The expression up to this point is: foo(\([^,]*\),
and can be roughly translated as "after you find foo(
tag all characters up to the next comma as \1
". We tag the second parameter just like the first and it can be referenced as \2
. The tag used on the third parameter is exactly like the others except that we search for all characters up to the right parenthesis. It may be superfluous to search for the last parameter since we don't have to move it. But this pattern guarantees that we update only those instances of foo() where 3 parameters are specified. In these times of function and method overloading, being explicit often proves to be useful. In the substitution portion of the command, we explicitly enter the invocation of foo() as we want it, referencing the matched patterns in the new order where the first and second parameter have been switched.

= Requirement =
In the excerpt on reordering foo() parameters with a regular expression, what does searching for the last parameter guarantee?

= Data segment =
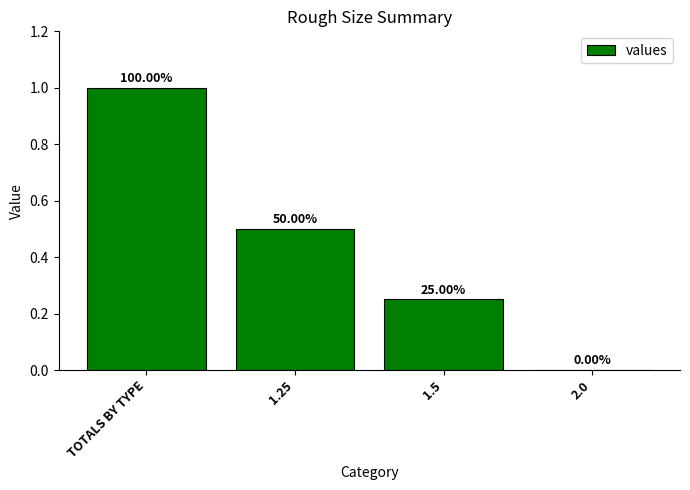

How many distinct data groups are displayed?

1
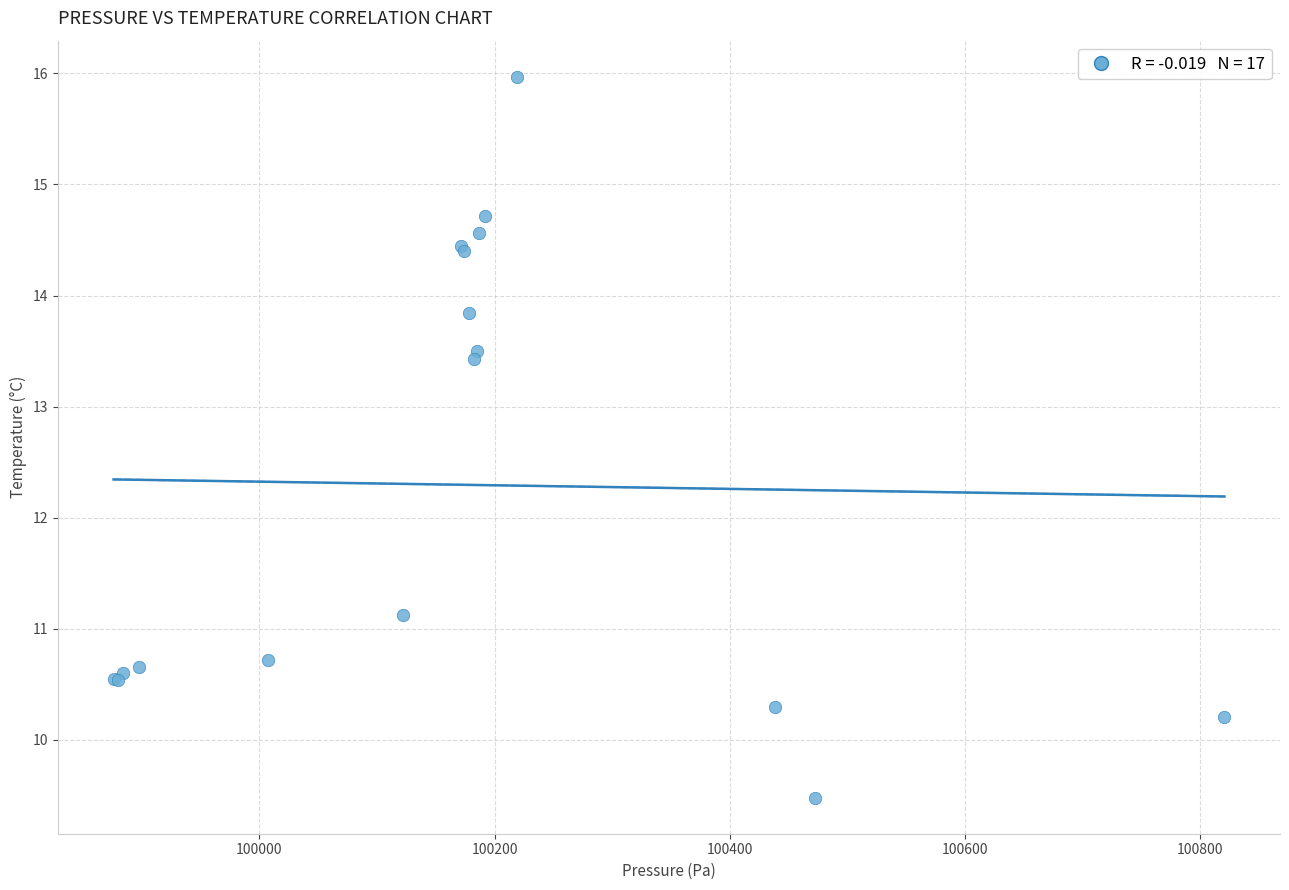

What Y value in the scatter plot is closest to 12?

11.1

= Solution for this task =
It guarantees that only those instances of foo() where 3 parameters are specified get updated.